More choice but don’t get complacent

More choice but don’t get complacent with exec recruiting


By Niko Kloeten, NBR - 13th February 2009

Finding capable candidates for executive roles will be easier in 2009 but companies should still follow the proper processes, warn recruitment industry experts.

With rising unemployment and the prospect of skilled but out-of-work New Zealanders returning to these shores, the search for executive talent may go from the ridiculous to the sublime in a matter of months.

Whereas the candidates were calling the shots only a short while ago, recruitment industry figures say some young high-flyers are having to write in application letters for the first time.

Companies who previously had to reach out the tendrils to find anyone suitable are now inundated with CVs.

But while it may be tempting for companies to bypass recruitment consultants altogether and go DIY in their search for executives, Kelly Services country general manager Steve Kennedy says such moves could backfire.

“In this environment, with more people coming into the market with leadership and executive skills and more people coming back from overseas, organisations have more choice, but they have to be careful to use the right process.”

He says while some companies do use a DIY recruitment process, it is important for those without the required skills to do so successfully to use recruitment organisations.

“While they may not necessarily be complacent, companies may believe ‘why do we need a third party?’ The problem with that is: have you ever seen a bad CV?

“People can be quite creative with CVs,” he adds.

OCG chief executive George Brooks says anecdotal evidence suggests many New Zealanders working in the corporate world overseas, particularly in London, have been made redundant.

Labour MP David Cunliffe recently warned that New Zealanders made redundant overseas may come home to collect the dole, but the flipside is that more skilled people will be applying for the few available jobs.

And Mr Brooks says it is small to medium enterprises (SMEs) that will not only struggle most with the surfeit of choice, but also be the most likely to cut costs by bypassing professional recruitment advice.


“In SMEs the HR support is more general as opposed to having specific recruitment skills. These sorts of businesses can’t afford the time or cost of fixing it if they make a bad hire.”

He says it is also important for companies to treat unsuccessful applicants well, particularly because there will be so many of them and it would be easy enough not to bother replying to their CVs.

“Brands’ reputations can be affected by poor treatment of job candidates,” he says.

“Some of them may be just fishing, some will have been made redundant and most of them will be going through a tough time so it’s important you treat them with dignity and respect.”

Strategy Recruitment director Barry Brown says it’s a “recipe for disaster” when companies opt for DIY recruitment.

“I’d compare it to the real estate industry. Most people don’t start selling houses themselves; they get real estate agents to do it because of their expertise. Recruitment is very similar.”

Companies that try to take shortcuts could end up back where they started but worse off than before, he warns.

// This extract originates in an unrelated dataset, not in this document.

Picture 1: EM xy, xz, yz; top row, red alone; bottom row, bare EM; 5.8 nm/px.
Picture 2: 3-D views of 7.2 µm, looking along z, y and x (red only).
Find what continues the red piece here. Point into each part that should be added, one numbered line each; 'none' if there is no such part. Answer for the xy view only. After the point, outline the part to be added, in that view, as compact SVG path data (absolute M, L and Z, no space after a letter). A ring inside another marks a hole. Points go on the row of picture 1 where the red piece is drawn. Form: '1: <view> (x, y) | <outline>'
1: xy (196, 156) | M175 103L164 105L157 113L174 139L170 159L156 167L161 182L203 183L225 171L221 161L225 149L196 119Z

“Thinking back to the days after the sharemarket crash in 1987, people tried that (DIY recruiting) but ended up coming back to the recruitment industry after it had all gone wrong.”

Cook Executive Recruitment managing director Tim Cook says he has also seen companies try to do the recruitment process themselves only to come back later asking the recruitment industry for help.

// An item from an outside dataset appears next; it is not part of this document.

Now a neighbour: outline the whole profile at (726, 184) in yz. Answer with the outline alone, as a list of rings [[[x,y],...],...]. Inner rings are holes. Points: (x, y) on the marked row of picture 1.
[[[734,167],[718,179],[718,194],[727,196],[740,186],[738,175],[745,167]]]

He says it comes down to the fact that companies trying the DIY approach may be really good at whatever they do, but specialist recruiters are good at, unsurprisingly, recruiting.

“We do this 40, 50, even 60 hours of this (recruiting) a week,” he says. “I’d compare it to this – would you prepare a legal case without a lawyer? Would you do your accounts without an accountant?

“I’m not saying we never get it wrong, because sometimes we do get it wrong, but it’s a much lower risk in this environment going through us than trying to do it yourself.”

Recruitment companies are also well equipped to deal with large responses to job ads, he says.

And there’s another reason companies shouldn’t go DIY: confidentiality.

He says people working for rival companies may not want to apply directly for a job, but will do so if it is done through the privacy of a recruitment company.

“Companies may lose potentially good candidates that work for the other company,” he says.